Text segment:
--------------------------------
Proof of n^5 = n mod 5 .. is this correct?

• Nov 9th 2006, 04:27 PM
SKooT1027
Proof of n^5 = n mod 5 .. is this correct?
I am not sure if this is a legit thing to do, so a second opinion would be nice .. also if u see any better/easier ways to do it, please let me know:

Prove that n^5 is congruent (will be denoted by =) to n mod 5

PMI
Basis: 1^5 = 1 = 1 mod 5 as needed

Inductive:
Assume k^5 = k mod n
k^5 + 1^5 = k mod 5 + 1^5 (this and the next step are the ones i question)
so k^5 + 1 ^5 = k mod 5 + 1 mod 5 (bc 1^5 is always = 1 mod 5)
So (k+1)^5 = (k+1) mod 5 as needed

is this ok?
• Nov 9th 2006, 04:34 PM
Quick
Quote:

Originally Posted by SKooT1027
I am not sure if this is a legit thing to do, so a second opinion would be nice .. also if u see any better/easier ways to do it, please let me know:

Prove that n^5 is congruent (will be denoted by =) to n mod 5

PMI
Basis: 1^5 = 1 = 1 mod 5 as needed

Inductive:
Assume k^5 = k mod n
k^5 + 1^5 = k mod 5 + 1^5 (this and the next step are the ones i question)
so k^5 + 1 ^5 = k mod 5 + 1 mod 5 (bc 1^5 is always = 1 mod 5)
So (k+1)^5 = (k+1) mod 5 as needed

is this ok?

No.

$\displaystyle k^5+1^5\neq (k+1)^5$
• Nov 9th 2006, 04:39 PM
SKooT1027
Err ok.. now that i read it, it makes it pretty obvious.. i was trying to use a proposition from my text that i didnt realize didnt hold bc of those powers

What would be a better way of going about showing n^5 = n mod 5? I assume induction isnt the best way, but it was the only thing i thought of
• Nov 9th 2006, 05:42 PM
ThePerfectHacker
You want to prove,
$\displaystyle n^5-n$ is divisible by 5 (which is true this is Fermat's Little Theorem).
--------------------------------
Written task A: In the forum thread on proving n^5 ≡ n mod 5, which theorem does ThePerfectHacker name?
Written task B: Reproduce the passage of the forum thread between "What would be" and "Fermat's Little Theorem).", inclusive.

Collected data:
--------------------------------
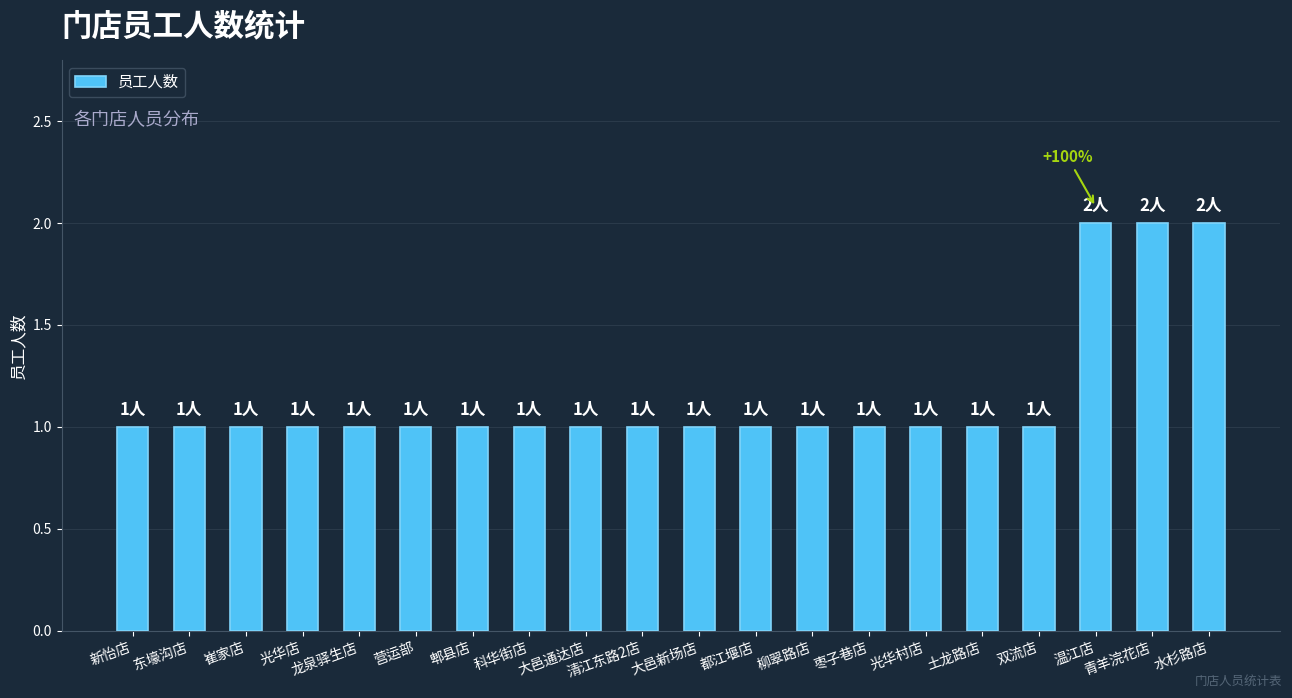

Which has a higher value, 温江店 or 大邑通达店?

温江店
--------------------------------
Task output A: Fermat's Little Theorem

Task output B:
What would be a better way of going about showing n^5 = n mod 5? I assume induction isnt the best way, but it was the only thing i thought of
• Nov 9th 2006, 05:42 PM
ThePerfectHacker
You want to prove,
$\displaystyle n^5-n$ is divisible by 5 (which is true this is Fermat's Little Theorem).